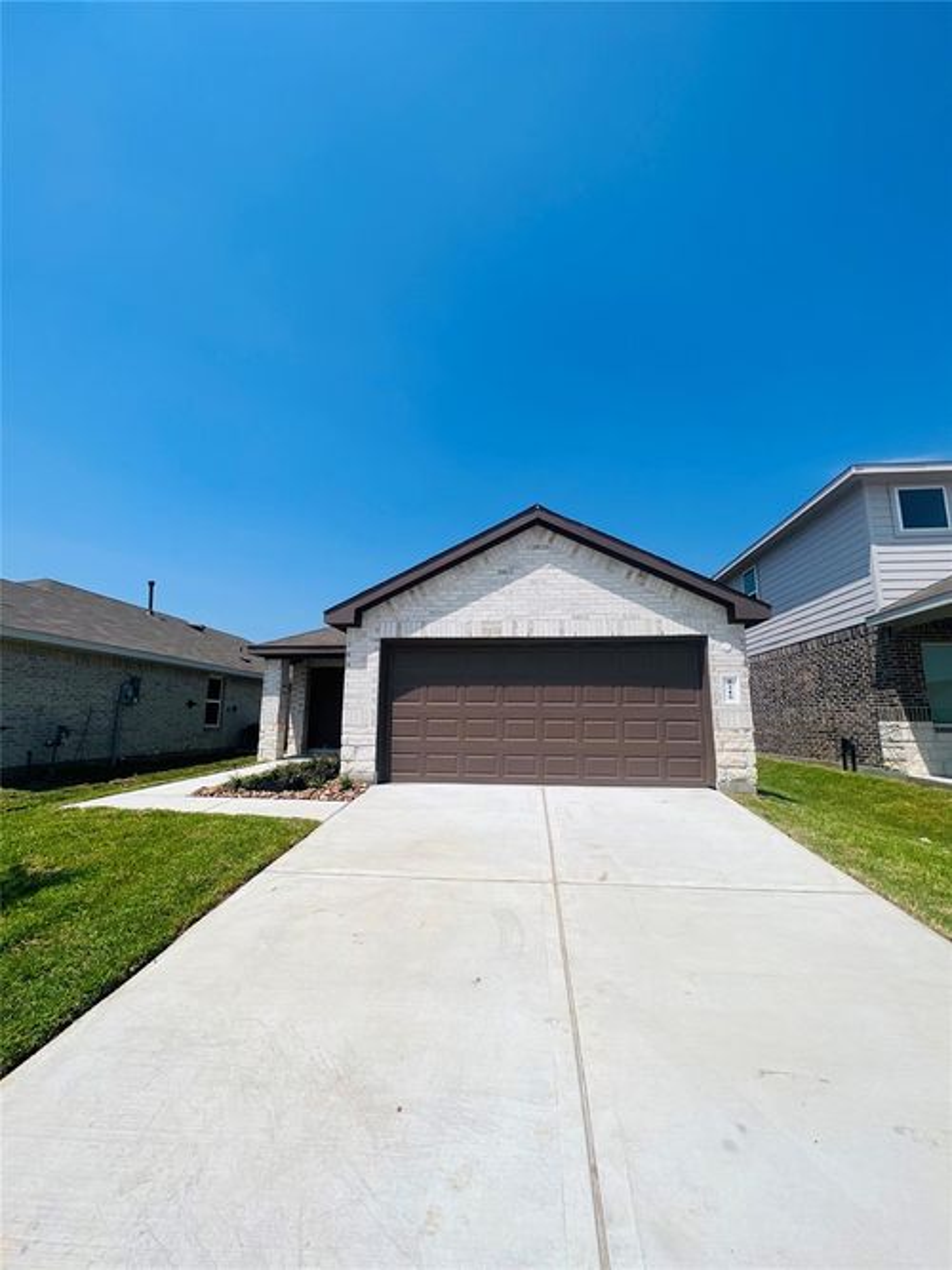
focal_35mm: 13
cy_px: 635
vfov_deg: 106.2
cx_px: 476
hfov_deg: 89.9
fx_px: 477
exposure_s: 1/3311
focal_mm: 1.57
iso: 32
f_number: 1.8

DIRECTIONS FOR THIS TASK: Transcribe the records verbatim, excluding pictures.

SOLUTION:
focal_35mm: 13
cy_px: 635
vfov_deg: 106.2
cx_px: 476
hfov_deg: 89.9
fx_px: 477
exposure_s: 1/3311
focal_mm: 1.57
iso: 32
f_number: 1.8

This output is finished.